Joseph, in answer to your last question:
When a user creates a "normal" new process, that's done by fork(). In this case, the kernel doesn't have to worry about creating a new stack at all, because the new process is a complete duplicate of the old one, right down to the stack.
If the user replaces the currently running process using exec(), then the kernel does need to create a new stack - but in this case that's easy, because it gets to start from a blank slate. exec() wipes out the memory space of the process and reinitialises it, so the kernel gets to say "after exec(), the stack always lives HERE".
If, however, we use clone(), then we can say that the new process will share a memory space with the old process (CLONE_VM). In this situation, the kernel can't leave the stack as it was in the calling process (like fork() does), because then our two processes would be stomping on each other's stack. The kernel also can't just put it in a default location (like exec()) does, because that location is already taken in this memory space. The only solution is to allow the calling process to find a place for it, which is what it does.

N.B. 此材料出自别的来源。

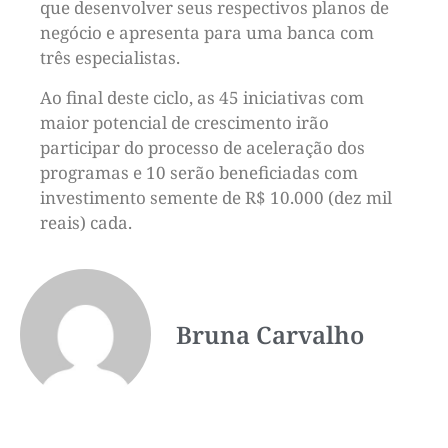
que desenvolver seus respectivos planos de
negócio e apresenta para uma banca com
três especialistas.
Ao final deste ciclo, as 45 iniciativas com
maior potencial de crescimento irão
participar do processo de aceleração dos
programas e 10 serão beneficiadas com
investimento semente de R$ 10.000 (dez mil
reais) cada.
Bruna Carvalho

下面是代码,它映射堆栈区域并指示克隆系统调用使用该区域作为堆栈。
Here is the code, which mmaps a stack region and instructs the clone system call to use this region as the stack.
mmap 不仅仅是将文件映射到内存。 事实上,一些 malloc 实现将使用 mmap 进行大量分配。 如果您阅读了详细的手册页,您会注意到 MAP_ANONYMOUS 标志,并且您会发现您根本不需要提供文件描述符。
至于为什么内核不能只是“找到一堆空闲内存”,如果你希望有人为你做这项工作,要么使用 fork,要么使用 pthread。
mmap is more than just mapping a file into memory. In fact, some malloc implementations will use mmap for large allocations. If you read the fine man page you'll notice the MAP_ANONYMOUS flag, and you'll see that you need not need supply a file descriptor at all.
As for why the kernel can't just "find a bunch of free memory", well if you want someone to do that work for you, either use fork instead, or use pthreads.
请注意,
clone
系统调用不采用堆栈位置的参数。 它实际上就像fork
一样工作。 这只是 glibc 包装器接受这个参数。Note that the
clone
system call doesn't take an argument for the stack location. It actually works just likefork
. It's just the glibc wrapper which takes that argument.我认为堆栈会向下增长,直到无法增长为止,例如当它增长到之前分配过的内存时,可能会通知错误。可以看出,如果存在冗余空间,则默认是最小可用堆栈大小downs 当栈满时,可以向下增长,否则系统可能会报错。
I think the stack grows downwards until it can not grow, for example when it grows to a memory that has been allocated before, maybe a fault is notified.That can be seen a default is the minimum available stack size, if there is redundant space downwards when the stack is full, it can grow downwards, otherwise, the system may notify a fault.